Développée en 2019, l’application eScriptorium dote le logiciel Kraken d’une interface graphique et facilite la conduite de campagnes de transcription automatique.
Cela fait longtemps que la transcription automatique des documents imprimés (OCR) et manuscrits (HTR) intéresse le monde de la recherche et celui des institutions patrimoniales. Le développement de processus s’appuyant sur l’intelligence artificielle et l’augmentation des capacités de calcul ont récemment ouvert de nouvelles perspectives. Dès le début des années 2000, des campagnes d’OCR ont été mises en place pour traiter les imprimés. Pour les manuscrits en revanche, ce n’est qu’à partir du milieu des années 2010 que les choses ont commencé à changer avec l’apparition de logiciels disponibles en ligne sur abonnement comme Transkribus ou en open source comme eScriptorium. C’est le groupe de recherche SCRIPTA PSL1 qui développe, depuis 2019, l’application eScriptorium dont la vocation principale était de doter le logiciel Kraken2 d’une interface graphique facilitant son utilisation. Kraken est un logiciel de transcription automatique développé en open source en 2015 par Benjamin Kiessling et conçu initialement pour proposer une meilleure prise en charge des textes non latins, en particulier arabes. Aujourd’hui, le groupe bénéficie des contributions d’autres infrastructures ou projets de recherche qui ont adopté l’application.
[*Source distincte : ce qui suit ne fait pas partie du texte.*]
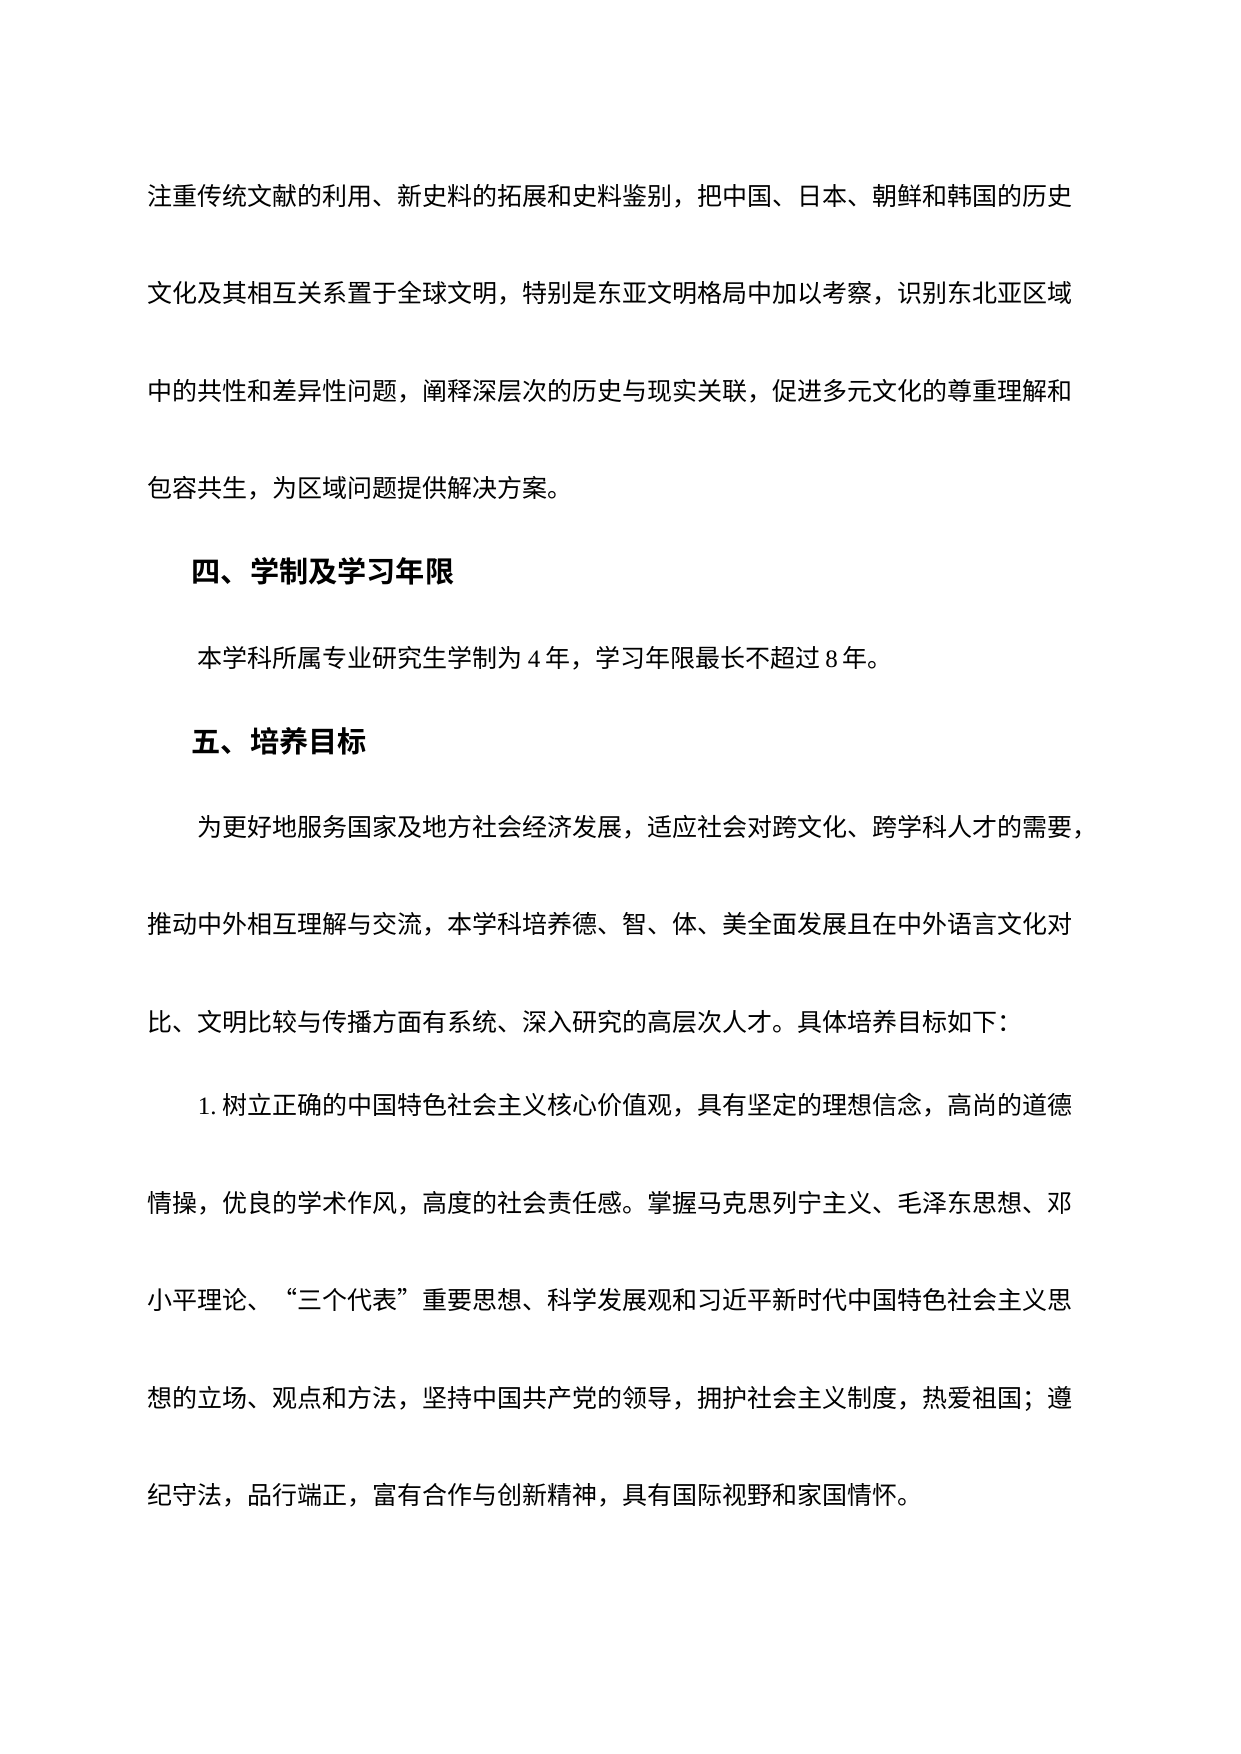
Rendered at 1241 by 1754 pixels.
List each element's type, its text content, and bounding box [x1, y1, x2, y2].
Ce fut le cas du projet LectAuRep (Inria/Archives nationales) jusqu’en 2022 ou encore du groupe OpenITI (université du Maryland).
Vue du tableau de bord d’eScriptorium permettant de gérer la segmentation et la transcription d’un document manuscrit.
Un espace de travail pour gérer les étapes essentielles d’une campagne de transcription
L’application eScriptorium sert d’espace de travail pour gérer les étapes essentielles d’une campagne de transcription. Celles-ci sont relativement simples : charger des images (y compris en les extrayant d’un fichier PDF ou d’un serveur IIIF), analyser la mise en page en localisant des ensembles de lignes de texte auxquelles on peut assigner des types, et enfin transcrire. Ces deux dernières étapes peuvent être réalisées à la main ou bien à l’aide de Kraken. À l’issue du processus, des triades composées d’une image, des coordonnées des lignes ou des ensembles, et de la transcription peuvent être exportées dans des formats standards (XML ALTO et PAGE) et servir à générer par exemple des éditions numériques. Ce sont aussi ces triades qui permettent de créer des modèles à l’aide de Kraken, avec ou sans l’intermédiaire d’eScriptorium. Les modèles sont des fichiers qui enregistrent une représentation abstraite des informations telles qu’elles ont été apprises par le logiciel au contact d’exemples de transcription. Cette abstraction permet à un logiciel comme Kraken de générer un texte à partir de l’analyse d’une image. En plus de ces actions essentielles, eScriptorium propose d’autres fonctionnalités pour la gestion de projet : création d’équipe, partage des transcriptions, images et modèles, regroupement des images en « documents », eux-mêmes rangés dans des « projets », étiquetage des documents, suivi de la progression, etc.
La production de modèles, principal défi à relever
Pour utiliser eScriptorium, l’application doit être déployée sur un serveur Web installé sur un ordinateur personnel ou sur une machine dédiée. Les capacités de calcul du matériel employé font ensuite la différence au moment de faire tourner Kraken, en particulier lors des entraînements. Certaines institutions ou infrastructures de recherche proposent d’ouvrir des comptes sur leur serveur eScriptorium, mais il est difficile de les recenser toutes. Heureusement, il est aisé de déplacer ses données d’une instance à une autre puisque tout peut être téléchargé.
À l’heure actuelle, eScriptorium propose un modèle de segmentation par défaut efficace mais n’en propose pas pour la transcription : il faut en créer un soi-même ou trouver sur Internet ceux que d’autres utilisateurs de Kraken/eScriptorium ont créés. Certains sont déposés sur Zenodo3 et des initiatives comme HTR-United4 permettent de trouver des données à partir desquelles générer ces modèles. La production de modèles, qu’ils soient spécialistes d’une écriture, d’un type de document ou bien généralistes, est l’un des principaux défis à relever pour faire progresser l’implémentation de l’HTR dans les institutions patrimoniales. L’avantage de l’écosystème ouvert de Kraken/eScriptorium réside justement dans le fait qu’il permet aux utilisateurs de créer en autonomie et en toute transparence ces données et ces modèles.